##### Supplied material #####

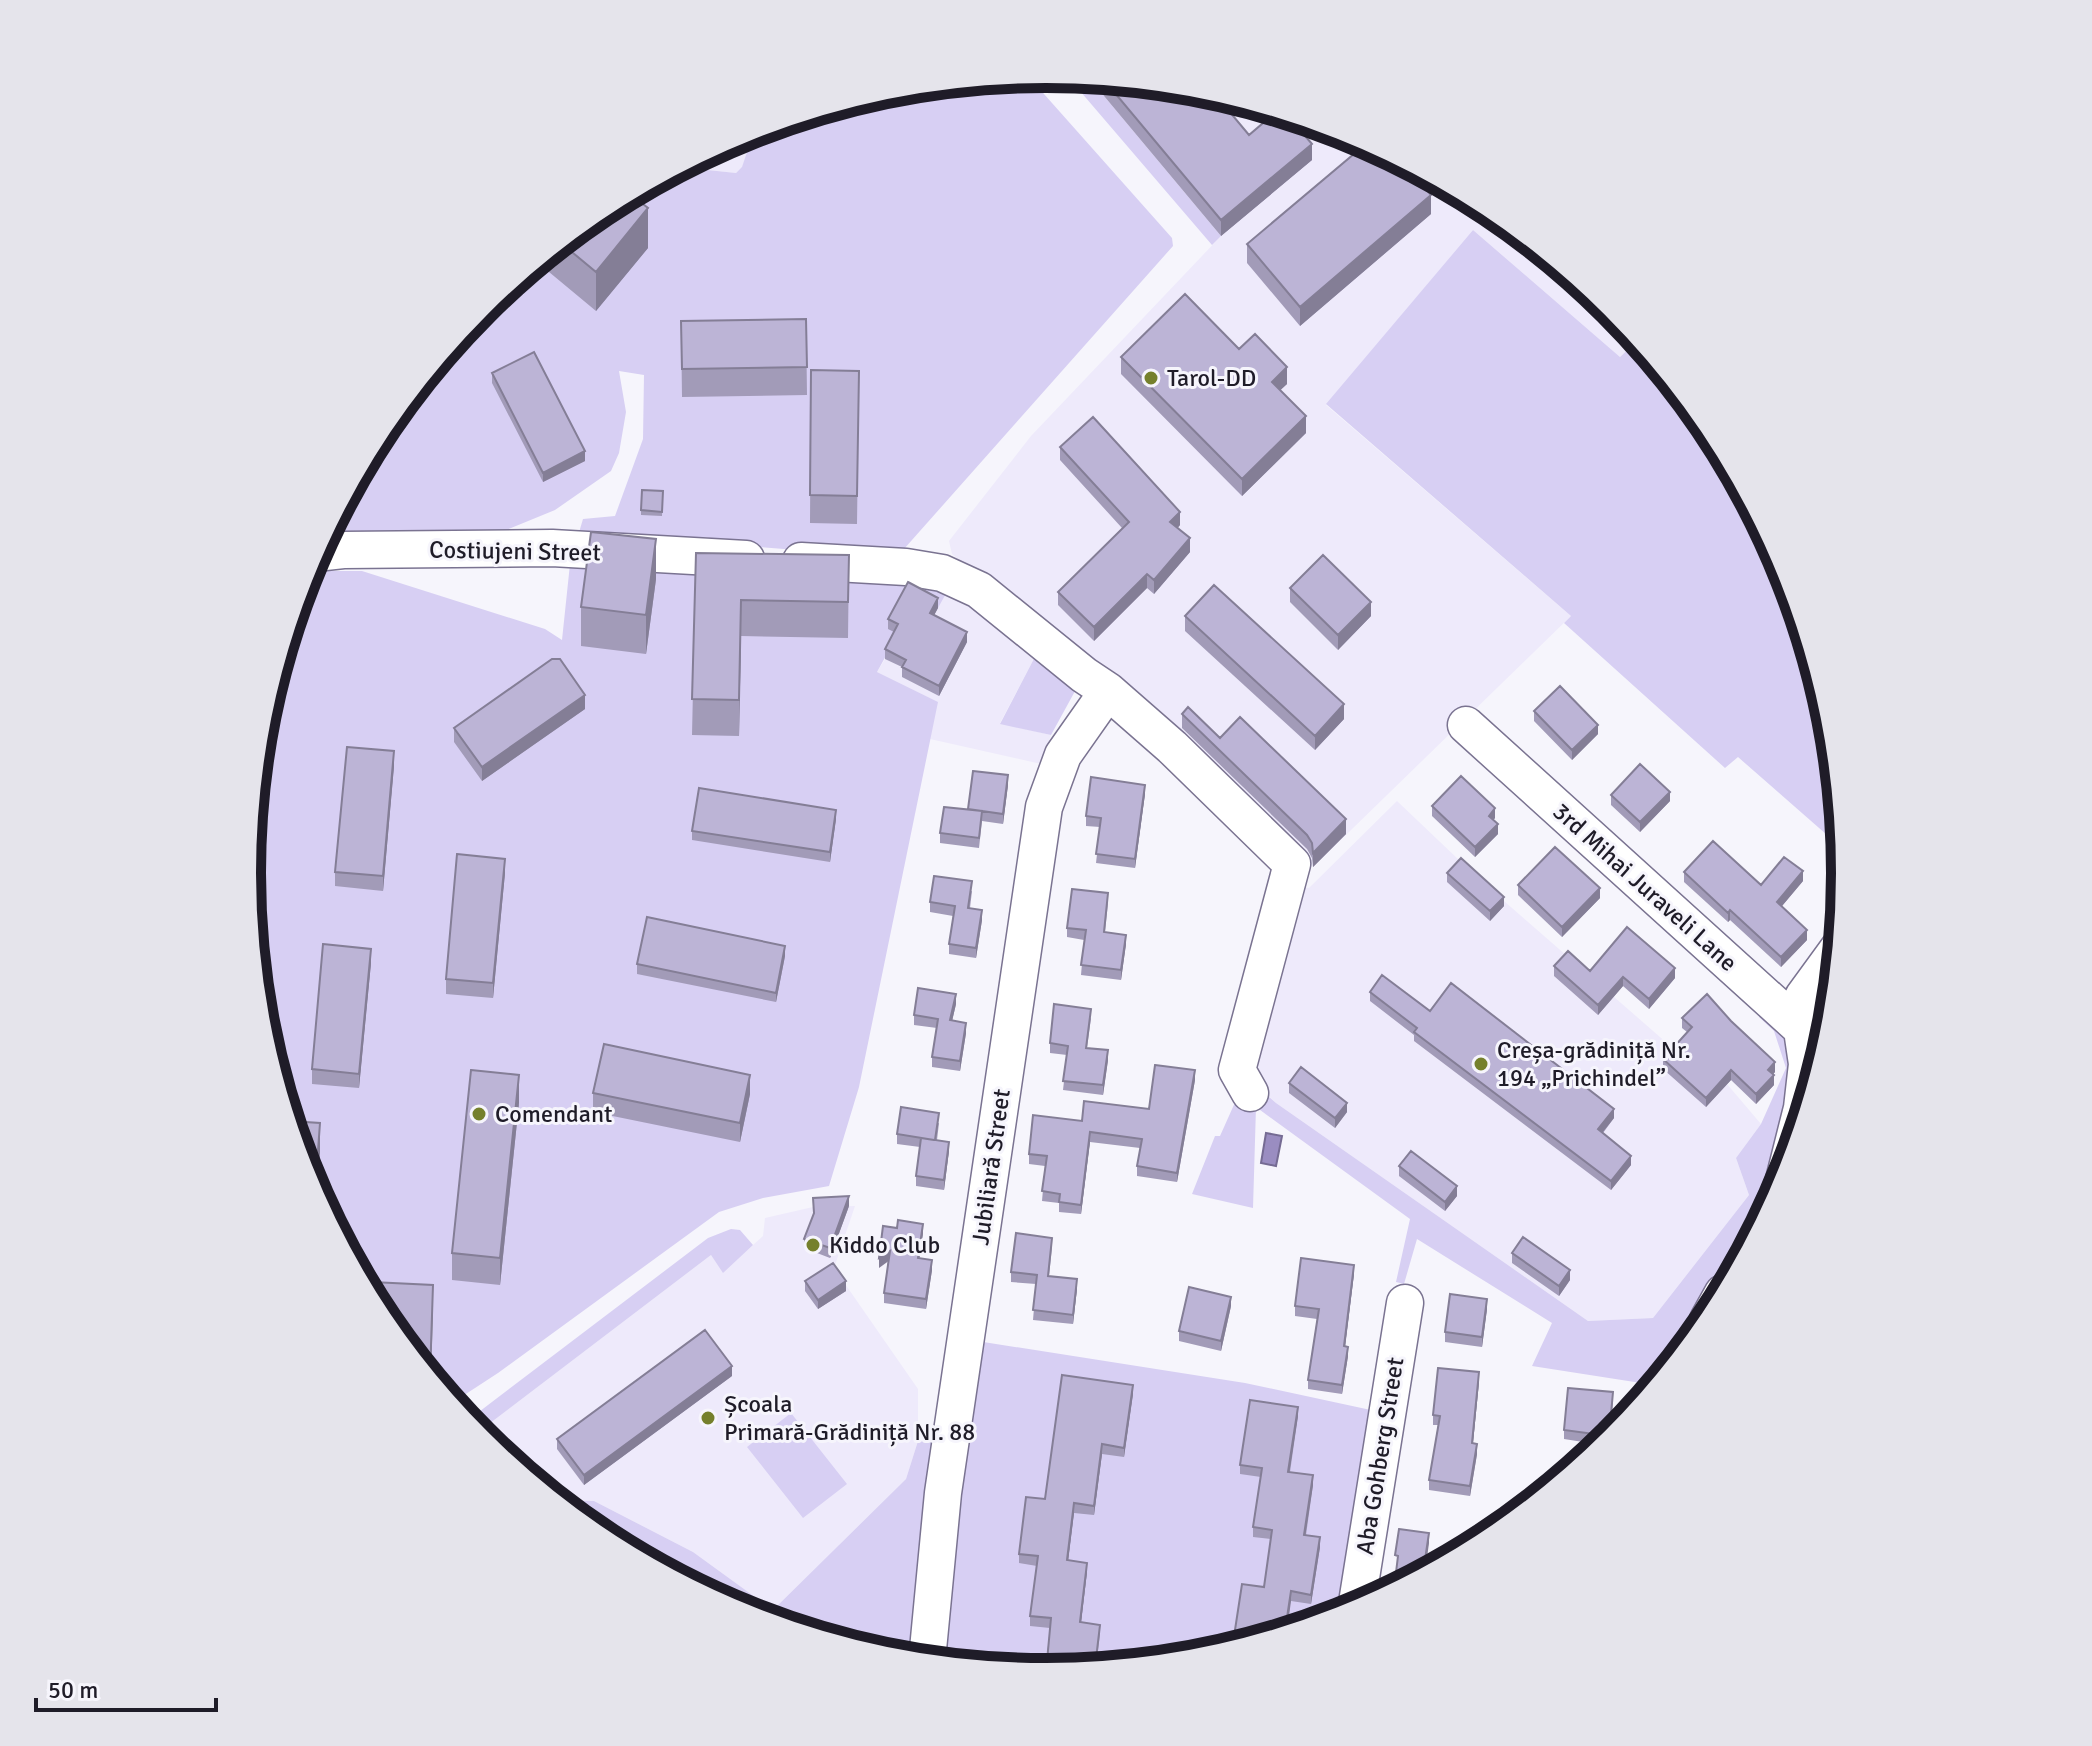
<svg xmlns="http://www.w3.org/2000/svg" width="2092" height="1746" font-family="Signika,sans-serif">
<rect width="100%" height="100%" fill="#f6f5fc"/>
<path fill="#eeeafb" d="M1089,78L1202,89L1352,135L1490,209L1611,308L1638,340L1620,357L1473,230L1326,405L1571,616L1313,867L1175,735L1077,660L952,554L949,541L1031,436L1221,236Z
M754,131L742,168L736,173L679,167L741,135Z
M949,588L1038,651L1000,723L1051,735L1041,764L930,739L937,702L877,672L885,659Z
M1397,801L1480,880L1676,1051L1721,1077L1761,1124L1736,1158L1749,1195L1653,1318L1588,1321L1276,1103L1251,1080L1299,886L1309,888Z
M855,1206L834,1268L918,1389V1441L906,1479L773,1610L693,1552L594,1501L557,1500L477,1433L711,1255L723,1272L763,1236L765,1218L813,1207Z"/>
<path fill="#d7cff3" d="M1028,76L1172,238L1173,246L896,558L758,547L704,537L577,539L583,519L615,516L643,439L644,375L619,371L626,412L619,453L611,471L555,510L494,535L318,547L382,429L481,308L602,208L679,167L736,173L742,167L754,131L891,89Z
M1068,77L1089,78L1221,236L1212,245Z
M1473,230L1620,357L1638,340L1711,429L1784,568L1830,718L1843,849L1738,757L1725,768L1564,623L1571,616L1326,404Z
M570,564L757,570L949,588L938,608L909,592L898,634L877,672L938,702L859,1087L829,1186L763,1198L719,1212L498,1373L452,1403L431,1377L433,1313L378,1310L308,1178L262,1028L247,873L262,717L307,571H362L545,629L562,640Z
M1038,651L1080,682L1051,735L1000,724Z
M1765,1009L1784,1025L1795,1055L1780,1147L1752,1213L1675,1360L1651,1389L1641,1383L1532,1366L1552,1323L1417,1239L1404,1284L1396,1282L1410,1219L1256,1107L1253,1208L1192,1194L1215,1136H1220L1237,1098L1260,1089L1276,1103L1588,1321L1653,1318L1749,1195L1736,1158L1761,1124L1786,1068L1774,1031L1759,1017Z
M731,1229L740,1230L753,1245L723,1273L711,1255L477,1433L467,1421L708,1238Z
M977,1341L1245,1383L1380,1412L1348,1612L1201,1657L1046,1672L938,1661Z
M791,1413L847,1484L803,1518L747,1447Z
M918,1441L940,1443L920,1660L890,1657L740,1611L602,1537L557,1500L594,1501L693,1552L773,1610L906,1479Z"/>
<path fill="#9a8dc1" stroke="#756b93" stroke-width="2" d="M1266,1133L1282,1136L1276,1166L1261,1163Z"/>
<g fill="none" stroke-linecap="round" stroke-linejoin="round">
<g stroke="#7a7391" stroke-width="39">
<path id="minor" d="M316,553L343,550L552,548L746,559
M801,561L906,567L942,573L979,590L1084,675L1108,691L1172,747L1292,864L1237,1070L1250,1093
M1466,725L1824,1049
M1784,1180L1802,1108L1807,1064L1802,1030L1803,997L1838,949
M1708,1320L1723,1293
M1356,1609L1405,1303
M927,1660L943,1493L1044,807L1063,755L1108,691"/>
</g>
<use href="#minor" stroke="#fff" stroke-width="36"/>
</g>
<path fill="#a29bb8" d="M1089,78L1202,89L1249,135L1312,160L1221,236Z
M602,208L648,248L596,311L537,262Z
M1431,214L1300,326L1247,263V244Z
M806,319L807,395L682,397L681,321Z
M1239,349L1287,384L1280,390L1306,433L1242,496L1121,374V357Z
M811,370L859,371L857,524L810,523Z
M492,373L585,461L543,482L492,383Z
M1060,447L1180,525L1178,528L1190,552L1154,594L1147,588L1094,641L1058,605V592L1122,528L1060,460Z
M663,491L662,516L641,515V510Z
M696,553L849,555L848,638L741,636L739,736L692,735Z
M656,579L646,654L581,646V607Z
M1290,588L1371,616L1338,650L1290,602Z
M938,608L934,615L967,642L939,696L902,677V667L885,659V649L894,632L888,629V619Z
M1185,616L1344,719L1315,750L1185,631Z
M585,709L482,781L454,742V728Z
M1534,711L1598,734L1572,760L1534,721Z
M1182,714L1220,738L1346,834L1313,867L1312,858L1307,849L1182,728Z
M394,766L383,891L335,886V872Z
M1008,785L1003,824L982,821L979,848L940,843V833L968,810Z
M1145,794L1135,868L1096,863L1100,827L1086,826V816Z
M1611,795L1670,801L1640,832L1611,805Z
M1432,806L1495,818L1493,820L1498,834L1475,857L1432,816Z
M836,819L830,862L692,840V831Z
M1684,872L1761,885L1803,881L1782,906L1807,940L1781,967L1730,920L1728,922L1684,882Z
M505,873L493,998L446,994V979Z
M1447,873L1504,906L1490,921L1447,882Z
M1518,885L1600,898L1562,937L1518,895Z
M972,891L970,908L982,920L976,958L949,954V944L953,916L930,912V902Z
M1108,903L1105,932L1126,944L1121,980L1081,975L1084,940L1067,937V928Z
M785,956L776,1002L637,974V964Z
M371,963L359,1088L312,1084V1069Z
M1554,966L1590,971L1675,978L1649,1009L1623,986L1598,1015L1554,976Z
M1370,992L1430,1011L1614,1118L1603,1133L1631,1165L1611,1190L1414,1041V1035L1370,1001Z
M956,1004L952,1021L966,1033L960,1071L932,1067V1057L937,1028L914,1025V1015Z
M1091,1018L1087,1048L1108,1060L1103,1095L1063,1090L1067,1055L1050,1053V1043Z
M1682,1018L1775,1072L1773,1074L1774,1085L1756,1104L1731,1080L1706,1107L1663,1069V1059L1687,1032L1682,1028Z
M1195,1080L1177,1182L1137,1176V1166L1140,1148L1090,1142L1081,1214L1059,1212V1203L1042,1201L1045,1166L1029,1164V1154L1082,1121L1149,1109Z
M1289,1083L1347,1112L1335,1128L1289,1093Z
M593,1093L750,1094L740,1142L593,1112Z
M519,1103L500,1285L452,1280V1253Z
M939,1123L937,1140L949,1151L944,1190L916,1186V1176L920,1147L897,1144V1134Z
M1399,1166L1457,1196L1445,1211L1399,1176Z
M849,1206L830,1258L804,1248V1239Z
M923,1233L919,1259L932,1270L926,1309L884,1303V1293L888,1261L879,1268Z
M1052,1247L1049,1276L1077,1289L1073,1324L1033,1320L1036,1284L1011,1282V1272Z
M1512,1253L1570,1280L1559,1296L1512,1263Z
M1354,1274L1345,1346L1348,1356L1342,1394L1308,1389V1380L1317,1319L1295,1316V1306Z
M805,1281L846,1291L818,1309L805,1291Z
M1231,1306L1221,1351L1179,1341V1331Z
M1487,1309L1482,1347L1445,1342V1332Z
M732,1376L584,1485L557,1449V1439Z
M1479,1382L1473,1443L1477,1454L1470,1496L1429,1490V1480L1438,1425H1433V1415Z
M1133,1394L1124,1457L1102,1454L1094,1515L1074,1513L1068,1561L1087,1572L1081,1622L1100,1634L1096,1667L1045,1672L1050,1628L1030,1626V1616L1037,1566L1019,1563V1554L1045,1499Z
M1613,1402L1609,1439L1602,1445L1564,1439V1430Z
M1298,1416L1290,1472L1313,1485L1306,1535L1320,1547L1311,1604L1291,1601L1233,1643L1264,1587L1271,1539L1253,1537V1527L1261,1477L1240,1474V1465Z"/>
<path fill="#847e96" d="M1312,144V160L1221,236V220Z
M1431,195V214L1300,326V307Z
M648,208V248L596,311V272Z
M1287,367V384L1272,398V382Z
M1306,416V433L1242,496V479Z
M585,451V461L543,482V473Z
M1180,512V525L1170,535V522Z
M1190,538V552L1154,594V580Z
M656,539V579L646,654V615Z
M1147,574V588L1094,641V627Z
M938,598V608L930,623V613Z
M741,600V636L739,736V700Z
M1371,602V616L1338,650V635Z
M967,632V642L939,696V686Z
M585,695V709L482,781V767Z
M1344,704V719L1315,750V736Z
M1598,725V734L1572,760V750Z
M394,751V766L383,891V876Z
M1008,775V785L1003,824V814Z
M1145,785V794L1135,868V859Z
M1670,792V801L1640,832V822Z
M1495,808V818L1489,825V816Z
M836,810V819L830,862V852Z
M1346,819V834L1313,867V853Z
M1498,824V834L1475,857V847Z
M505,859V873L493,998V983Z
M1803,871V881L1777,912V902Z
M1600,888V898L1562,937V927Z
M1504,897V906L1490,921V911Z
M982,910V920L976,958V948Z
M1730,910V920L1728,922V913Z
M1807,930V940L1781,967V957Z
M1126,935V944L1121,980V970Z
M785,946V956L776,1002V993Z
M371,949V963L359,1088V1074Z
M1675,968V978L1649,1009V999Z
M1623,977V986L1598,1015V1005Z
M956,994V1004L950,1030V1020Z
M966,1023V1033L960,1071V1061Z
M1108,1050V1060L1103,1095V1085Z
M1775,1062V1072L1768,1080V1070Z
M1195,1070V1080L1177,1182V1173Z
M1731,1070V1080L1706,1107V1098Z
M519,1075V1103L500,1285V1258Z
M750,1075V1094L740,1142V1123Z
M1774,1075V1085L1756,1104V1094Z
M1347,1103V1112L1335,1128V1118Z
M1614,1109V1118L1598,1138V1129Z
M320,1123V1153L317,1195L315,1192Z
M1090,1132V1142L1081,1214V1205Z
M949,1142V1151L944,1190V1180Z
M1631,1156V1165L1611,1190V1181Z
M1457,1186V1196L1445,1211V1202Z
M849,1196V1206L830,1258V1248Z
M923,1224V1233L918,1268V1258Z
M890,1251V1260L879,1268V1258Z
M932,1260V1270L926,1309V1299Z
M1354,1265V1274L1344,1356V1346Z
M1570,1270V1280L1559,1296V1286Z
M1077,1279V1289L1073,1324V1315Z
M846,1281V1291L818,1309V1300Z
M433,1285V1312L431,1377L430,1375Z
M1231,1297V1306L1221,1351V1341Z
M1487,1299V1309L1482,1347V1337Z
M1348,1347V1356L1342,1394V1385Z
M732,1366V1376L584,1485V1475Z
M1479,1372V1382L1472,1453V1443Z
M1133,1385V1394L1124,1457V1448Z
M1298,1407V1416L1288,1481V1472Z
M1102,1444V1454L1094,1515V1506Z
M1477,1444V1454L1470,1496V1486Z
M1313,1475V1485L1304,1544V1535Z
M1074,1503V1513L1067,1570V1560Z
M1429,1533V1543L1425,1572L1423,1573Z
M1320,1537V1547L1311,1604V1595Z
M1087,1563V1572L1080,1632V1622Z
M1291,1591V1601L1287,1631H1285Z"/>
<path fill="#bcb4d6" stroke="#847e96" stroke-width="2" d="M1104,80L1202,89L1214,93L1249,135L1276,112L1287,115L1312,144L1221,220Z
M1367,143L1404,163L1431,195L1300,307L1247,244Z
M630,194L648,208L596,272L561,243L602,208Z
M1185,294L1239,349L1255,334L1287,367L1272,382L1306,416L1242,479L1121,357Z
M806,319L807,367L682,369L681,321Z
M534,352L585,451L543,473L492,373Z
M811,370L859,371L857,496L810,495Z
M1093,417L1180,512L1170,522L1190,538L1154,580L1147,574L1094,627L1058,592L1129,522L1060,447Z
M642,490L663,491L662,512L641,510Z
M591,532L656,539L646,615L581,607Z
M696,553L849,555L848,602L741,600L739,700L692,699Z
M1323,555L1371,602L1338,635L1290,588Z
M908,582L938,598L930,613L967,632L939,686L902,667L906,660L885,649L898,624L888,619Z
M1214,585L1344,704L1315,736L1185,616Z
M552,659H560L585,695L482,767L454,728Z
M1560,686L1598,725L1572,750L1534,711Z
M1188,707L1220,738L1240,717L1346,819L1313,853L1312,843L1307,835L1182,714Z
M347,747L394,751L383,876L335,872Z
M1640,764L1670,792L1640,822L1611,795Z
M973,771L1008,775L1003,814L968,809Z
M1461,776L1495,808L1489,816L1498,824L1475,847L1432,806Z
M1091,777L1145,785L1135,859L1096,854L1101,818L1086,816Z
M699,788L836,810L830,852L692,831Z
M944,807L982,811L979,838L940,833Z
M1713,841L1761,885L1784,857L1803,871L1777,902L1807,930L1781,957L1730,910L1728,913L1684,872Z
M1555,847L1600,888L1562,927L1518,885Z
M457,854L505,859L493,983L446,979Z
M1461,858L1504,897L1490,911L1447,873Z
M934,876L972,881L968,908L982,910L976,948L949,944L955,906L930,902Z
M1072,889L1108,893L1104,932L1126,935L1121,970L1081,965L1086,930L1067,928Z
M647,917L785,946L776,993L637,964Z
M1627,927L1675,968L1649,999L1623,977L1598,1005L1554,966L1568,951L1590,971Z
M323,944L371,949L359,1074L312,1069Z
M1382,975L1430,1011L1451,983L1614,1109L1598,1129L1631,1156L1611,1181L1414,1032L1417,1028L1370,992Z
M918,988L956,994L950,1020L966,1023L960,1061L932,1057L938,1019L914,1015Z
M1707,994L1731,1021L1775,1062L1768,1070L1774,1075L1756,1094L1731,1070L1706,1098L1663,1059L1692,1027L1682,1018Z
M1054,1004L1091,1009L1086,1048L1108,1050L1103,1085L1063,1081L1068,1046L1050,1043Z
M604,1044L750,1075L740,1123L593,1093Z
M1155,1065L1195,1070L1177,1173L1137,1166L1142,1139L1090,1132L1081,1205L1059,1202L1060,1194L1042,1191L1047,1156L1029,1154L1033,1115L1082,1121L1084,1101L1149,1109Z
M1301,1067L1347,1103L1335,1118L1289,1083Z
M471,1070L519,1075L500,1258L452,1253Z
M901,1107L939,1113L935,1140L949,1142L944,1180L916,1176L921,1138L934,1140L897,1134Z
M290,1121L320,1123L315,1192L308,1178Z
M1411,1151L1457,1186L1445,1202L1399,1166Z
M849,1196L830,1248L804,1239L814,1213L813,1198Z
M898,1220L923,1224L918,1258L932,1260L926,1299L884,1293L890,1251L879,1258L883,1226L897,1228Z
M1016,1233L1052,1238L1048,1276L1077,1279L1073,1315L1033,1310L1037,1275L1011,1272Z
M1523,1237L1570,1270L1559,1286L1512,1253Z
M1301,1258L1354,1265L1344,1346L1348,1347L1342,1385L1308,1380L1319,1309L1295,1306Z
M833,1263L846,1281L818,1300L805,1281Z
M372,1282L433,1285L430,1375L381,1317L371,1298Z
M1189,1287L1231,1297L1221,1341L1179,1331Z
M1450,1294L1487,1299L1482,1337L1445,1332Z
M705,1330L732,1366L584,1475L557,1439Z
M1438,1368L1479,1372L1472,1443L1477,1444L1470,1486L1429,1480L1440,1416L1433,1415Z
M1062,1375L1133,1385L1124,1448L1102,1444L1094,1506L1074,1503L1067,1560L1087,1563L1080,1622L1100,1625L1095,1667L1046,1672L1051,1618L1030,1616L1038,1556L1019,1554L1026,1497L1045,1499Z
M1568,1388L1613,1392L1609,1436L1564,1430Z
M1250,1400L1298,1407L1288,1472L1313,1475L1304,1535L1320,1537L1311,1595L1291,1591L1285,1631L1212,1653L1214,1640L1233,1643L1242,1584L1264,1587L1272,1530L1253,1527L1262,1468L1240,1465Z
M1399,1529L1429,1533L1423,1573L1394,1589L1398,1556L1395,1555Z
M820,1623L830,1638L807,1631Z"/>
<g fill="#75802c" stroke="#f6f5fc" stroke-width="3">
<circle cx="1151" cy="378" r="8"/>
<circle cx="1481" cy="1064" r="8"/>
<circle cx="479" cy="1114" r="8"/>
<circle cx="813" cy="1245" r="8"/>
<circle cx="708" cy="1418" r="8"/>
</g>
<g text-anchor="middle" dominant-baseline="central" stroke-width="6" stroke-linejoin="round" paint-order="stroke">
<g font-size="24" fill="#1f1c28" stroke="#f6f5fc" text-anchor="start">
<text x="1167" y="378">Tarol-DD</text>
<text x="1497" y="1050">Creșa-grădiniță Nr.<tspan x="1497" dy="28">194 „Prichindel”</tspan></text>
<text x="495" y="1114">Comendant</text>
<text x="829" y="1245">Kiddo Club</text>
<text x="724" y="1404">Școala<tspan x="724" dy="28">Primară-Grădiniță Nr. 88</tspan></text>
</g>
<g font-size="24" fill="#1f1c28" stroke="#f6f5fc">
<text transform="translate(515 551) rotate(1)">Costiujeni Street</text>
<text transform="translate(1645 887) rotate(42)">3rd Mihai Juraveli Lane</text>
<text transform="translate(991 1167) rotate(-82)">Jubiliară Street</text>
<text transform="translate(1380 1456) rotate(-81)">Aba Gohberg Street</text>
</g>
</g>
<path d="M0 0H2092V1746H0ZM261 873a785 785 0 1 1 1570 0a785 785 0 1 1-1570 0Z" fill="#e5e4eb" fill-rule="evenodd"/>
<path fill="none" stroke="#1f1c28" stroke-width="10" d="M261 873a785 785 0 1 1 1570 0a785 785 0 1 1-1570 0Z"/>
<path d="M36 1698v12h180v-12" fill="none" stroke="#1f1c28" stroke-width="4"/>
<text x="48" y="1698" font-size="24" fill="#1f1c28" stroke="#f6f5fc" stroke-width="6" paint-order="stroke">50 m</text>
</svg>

#####

Problem requirements
Among these entries, how many lines include the string "linejoin"? Reply with the number by itself.

Result of the exercise
2